◆ SELECTED EXTRACT
= = = = =

Of course, the HeyGears G1 is not a 2.5D printer like the EufyMake - it is allegedly true 3D printing platform. But knowing Chinese hardware companies, I wouldn’t even be surprised if they had never heard of “Objet Geometries” 😉
Does any of this make sense?
The pricing certainly does.
China’s cost-reduction machine has finally reached technologies that, for years, defended themselves with premium pricing: metal additive manufacturing and full-color PolyJet-style printing.
The direction is obvious.
The first wave of pricing pressure will hit the segments where every thousand dollars on the invoice matters most - small studios, service bureaus, and the mid-market.
Putting a metal SLM printer on a desk is another story.
At least for now, that sounds much more like clickbait than a sensible solution.
Atomic Layer from the Past:
13 years ago, Microsoft announced native 3D printer support in Windows 8.1, enabling direct printing from third-party apps via a simple “print” command. A demo showed a vase printed on a Makerbot Replicator 2 without extra drivers.

= = = = =

◆ DATA EXTRACTS
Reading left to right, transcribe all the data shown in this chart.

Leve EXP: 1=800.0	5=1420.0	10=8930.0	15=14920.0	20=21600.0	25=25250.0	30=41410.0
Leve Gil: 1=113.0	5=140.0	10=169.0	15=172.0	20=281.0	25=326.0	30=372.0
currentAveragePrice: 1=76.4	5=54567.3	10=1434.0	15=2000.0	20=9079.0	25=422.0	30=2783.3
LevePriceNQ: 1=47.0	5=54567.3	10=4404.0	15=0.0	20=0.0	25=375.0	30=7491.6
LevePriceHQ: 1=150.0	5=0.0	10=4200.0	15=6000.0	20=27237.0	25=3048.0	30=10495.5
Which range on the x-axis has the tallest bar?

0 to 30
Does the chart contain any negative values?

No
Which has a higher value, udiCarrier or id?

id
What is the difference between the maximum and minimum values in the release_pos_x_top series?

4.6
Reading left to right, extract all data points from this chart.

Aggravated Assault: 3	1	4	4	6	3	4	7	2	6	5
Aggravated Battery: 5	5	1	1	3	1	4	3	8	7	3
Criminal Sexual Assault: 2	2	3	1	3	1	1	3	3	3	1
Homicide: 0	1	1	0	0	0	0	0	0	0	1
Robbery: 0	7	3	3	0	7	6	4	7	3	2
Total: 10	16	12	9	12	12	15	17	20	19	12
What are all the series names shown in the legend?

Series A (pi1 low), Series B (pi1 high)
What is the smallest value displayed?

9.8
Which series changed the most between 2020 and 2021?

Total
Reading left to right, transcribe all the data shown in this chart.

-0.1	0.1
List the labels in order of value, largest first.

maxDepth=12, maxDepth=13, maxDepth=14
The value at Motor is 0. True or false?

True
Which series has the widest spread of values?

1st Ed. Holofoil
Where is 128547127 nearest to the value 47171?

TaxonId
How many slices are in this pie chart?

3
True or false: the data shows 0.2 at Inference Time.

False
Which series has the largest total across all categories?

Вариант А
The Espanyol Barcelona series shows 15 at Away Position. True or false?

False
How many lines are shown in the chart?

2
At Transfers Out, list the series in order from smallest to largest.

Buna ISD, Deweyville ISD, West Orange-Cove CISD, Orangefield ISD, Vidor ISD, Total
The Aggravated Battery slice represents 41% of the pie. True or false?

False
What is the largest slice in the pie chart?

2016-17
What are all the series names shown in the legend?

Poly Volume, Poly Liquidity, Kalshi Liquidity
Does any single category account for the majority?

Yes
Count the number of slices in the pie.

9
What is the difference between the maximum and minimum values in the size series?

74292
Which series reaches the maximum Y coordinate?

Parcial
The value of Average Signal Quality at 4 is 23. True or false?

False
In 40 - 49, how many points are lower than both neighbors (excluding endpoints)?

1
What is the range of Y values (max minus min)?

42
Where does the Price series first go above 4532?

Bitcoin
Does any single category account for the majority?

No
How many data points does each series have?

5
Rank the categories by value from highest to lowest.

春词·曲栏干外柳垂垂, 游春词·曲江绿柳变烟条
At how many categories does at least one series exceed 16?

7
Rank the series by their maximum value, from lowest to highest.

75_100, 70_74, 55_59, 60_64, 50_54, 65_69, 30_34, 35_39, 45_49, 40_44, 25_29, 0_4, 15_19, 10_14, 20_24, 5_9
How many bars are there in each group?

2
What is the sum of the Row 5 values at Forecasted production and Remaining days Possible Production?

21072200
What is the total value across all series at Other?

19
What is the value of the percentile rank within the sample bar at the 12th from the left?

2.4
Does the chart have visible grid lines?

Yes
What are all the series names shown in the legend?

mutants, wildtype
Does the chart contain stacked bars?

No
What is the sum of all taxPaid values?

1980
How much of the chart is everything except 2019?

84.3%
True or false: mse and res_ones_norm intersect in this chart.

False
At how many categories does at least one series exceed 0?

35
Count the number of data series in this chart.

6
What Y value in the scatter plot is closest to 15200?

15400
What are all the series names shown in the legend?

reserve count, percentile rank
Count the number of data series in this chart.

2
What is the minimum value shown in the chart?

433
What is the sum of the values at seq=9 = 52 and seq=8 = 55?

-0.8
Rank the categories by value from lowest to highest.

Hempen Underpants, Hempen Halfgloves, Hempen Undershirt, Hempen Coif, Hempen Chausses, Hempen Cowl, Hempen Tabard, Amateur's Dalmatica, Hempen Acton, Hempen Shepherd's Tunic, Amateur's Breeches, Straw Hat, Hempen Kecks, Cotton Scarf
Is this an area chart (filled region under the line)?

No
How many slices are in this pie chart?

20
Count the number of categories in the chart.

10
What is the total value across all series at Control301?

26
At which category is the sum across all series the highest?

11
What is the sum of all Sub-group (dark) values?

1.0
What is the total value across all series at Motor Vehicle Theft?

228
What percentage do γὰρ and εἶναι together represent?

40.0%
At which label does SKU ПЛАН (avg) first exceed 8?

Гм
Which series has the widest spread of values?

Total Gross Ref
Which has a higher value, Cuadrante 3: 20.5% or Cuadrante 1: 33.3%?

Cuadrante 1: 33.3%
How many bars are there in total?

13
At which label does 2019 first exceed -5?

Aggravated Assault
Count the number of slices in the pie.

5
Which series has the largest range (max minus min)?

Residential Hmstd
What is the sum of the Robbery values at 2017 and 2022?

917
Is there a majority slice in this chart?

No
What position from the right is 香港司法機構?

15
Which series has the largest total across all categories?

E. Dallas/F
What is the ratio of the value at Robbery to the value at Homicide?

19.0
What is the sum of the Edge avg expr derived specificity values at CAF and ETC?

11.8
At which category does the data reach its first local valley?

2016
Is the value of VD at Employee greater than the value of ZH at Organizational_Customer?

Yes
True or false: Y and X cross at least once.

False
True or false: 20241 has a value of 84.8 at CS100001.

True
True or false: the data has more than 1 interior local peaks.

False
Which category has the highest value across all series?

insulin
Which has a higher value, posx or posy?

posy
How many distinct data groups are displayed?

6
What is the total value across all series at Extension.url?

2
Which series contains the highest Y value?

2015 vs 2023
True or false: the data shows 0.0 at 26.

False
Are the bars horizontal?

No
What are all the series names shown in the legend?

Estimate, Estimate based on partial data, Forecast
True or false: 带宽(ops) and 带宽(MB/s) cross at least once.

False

= = = = =

◆ WORK TO COMPLETE
a) In the 3D printing excerpt, which segments does the text say the first wave of pricing pressure will hit?
b) Could you continue the 3D printing excerpt from the point where it stops?

◆ ANSWERS PROVIDED
a) Small studios, service bureaus, and the mid-market.

b)
Microsoft partnered with Makerbot, 3D Systems, Formlabs, Autodesk, and Netfabb. The Type A Machines Series 1 became the first open-source printer with direct support, followed by Fabbster and UP! 3D.
Although the initiative ultimately faded, it sparked two key developments: the 3MF file format (to replace .STL) and the 3D Builder app, later succeeded by Paint 3D.
Read all:
News & Gossip:
#1
Congratulations to Jigar Patel from the University of Waterloo, who took first place for best oral presentation at HI-AM 2026. The topic: vector-level toolpath optimization for tighter LPBF process control.
Sounds dry, matters a lot.
A warm nod to Dyndrite too, because the work was built on Dyndrite LPBF Pro, and the Dyndrite team fielded all 124,534 of his questions without flinching. Climbing that learning curve clearly paid off. Nicely done.
#2
ExOne is back with the S-Print Pro, a compact sand binder jetting system aimed at the small foundries and pattern shops that everyone else skips.
Under 12m2 of floor space, a 1200 x 750 x 500 mm build box, 400 dpi CoreBoost printhead, and a full job box per shift. The pitch is affordable to buy, install, and run, which is exactly what small shops have been asking for.
Worth noting this is the first real product since the ExOne and voxeljet merger, so it carries some weight. Deliveries start in the second half of 2026, beta partners first. We will wait for the parts.
#3
Phase3D, a Chicago metrology outfit, just closed a $2.9 million oversubscribed round led by Quest Venture Partners.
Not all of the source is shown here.